* PROVIDED PASSAGE:
╭──
Mr. bin Laden was killed at a mansion outside the Pakistani capital Islamabad, CNN reported. A senior U.S. counterterrorism official told Associated Press Mr. bin Laden was killed in a ground operation in Pakistan, not by a Predator drone. A senior Pakistani intelligence official confirmed that he was killed in Pakistan

The Saudi-born al-Qaeda leader became both the face of global terrorism and a symbol of the futile efforts to seek it out and fight it.

While his death is a victory for the anti-terror crusade by the U.S. and its allies, it's unlikely his demise will end the now-fractured network of terror cells that reaches across the world.

Counter-terror experts have noted al-Qaeda has grown into a more fragmented movement, its violent ideas having been franchised over to local allies who can operate without a central, larger-than-life figurehead leader.

“Al-Qaeda is an organization that evolved into an ideology, with Osama bin Laden's message receiving widespread attention in the Muslim world,” said Peter Bergen, one of the rare Western journalists who has met Mr. bin Laden in person.

“Clearly, the ideology will survive Osama bin Laden's death.”

Al-Qaeda has farmed out attacks to regional players in East Africa, Asia, the Caucasus and the Middle East, local radical partners it inspired and funded over the years, said Rohan Gunaratna, author of Al Qaeda: Global Network of Terror.

“It will be a messy blow to the main al-Qaeda structure but the threat of terrorism will continue.”

At the same time, there are other examples of terrorist groups losing momentum after the capture of their charismatic leader.
╰──
* TASK STATEMENT: Can you rewrite the passage on bin Laden's death, starting with "Mr. bin Laden was killed at" and going on through "across the world.", and swap "victory" for "triumph"?

* EXERCISE DATA:
╭──
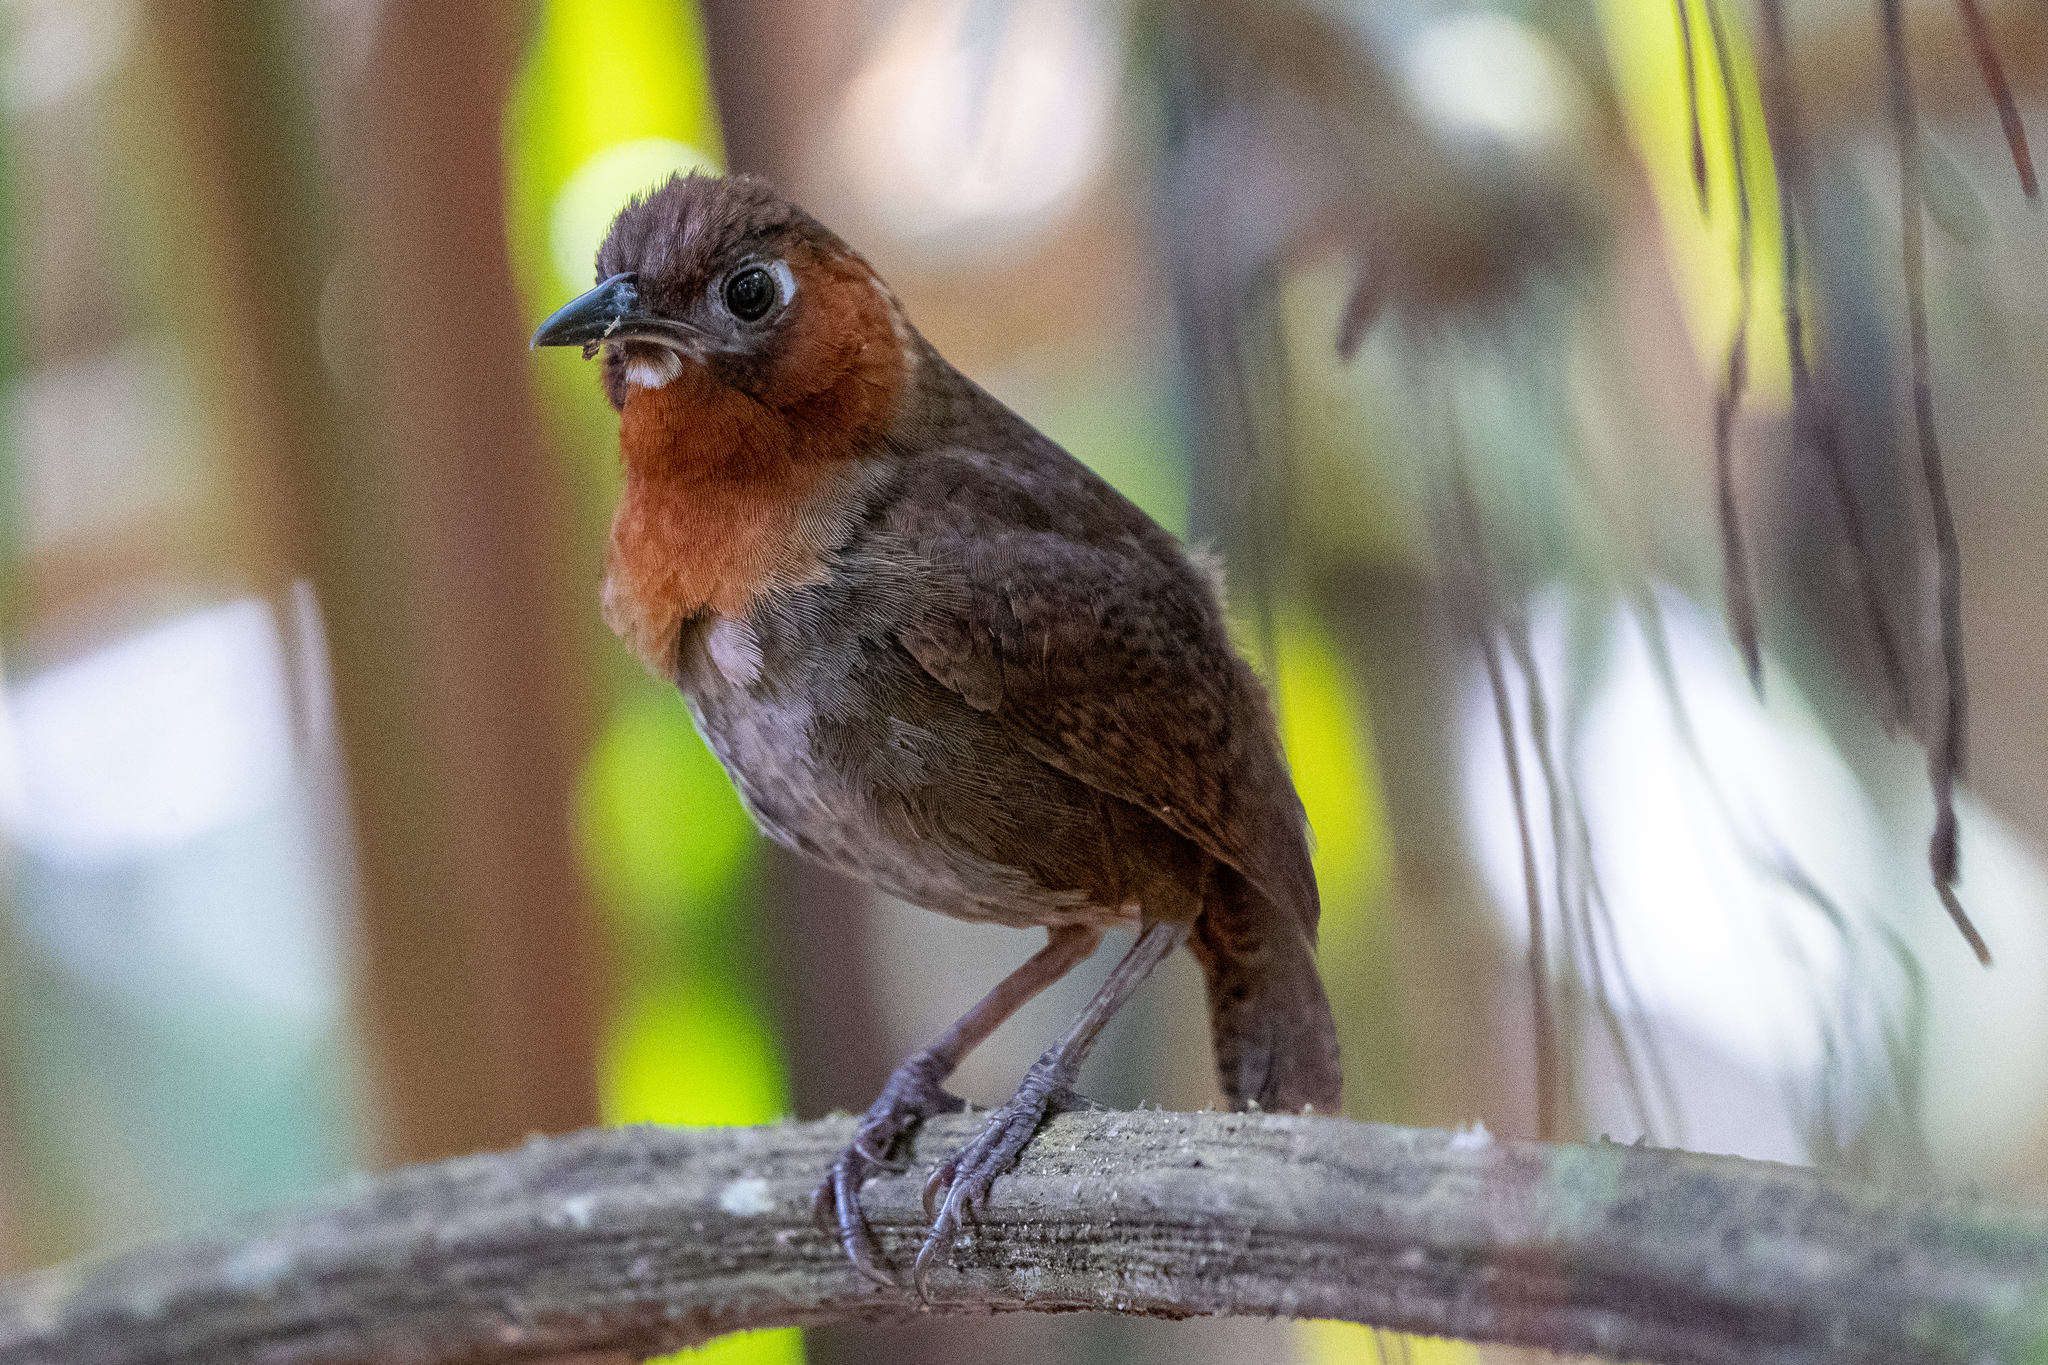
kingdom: Animalia
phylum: Chordata
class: Aves
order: Passeriformes
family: Troglodytidae
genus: Cyphorhinus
╰──
* WRITTEN SOLUTION:
Mr. bin Laden was killed at a mansion outside the Pakistani capital Islamabad, CNN reported. A senior U.S. counterterrorism official told Associated Press Mr. bin Laden was killed in a ground operation in Pakistan, not by a Predator drone. A senior Pakistani intelligence official confirmed that he was killed in Pakistan

The Saudi-born al-Qaeda leader became both the face of global terrorism and a symbol of the futile efforts to seek it out and fight it.

While his death is a triumph for the anti-terror crusade by the U.S. and its allies, it's unlikely his demise will end the now-fractured network of terror cells that reaches across the world.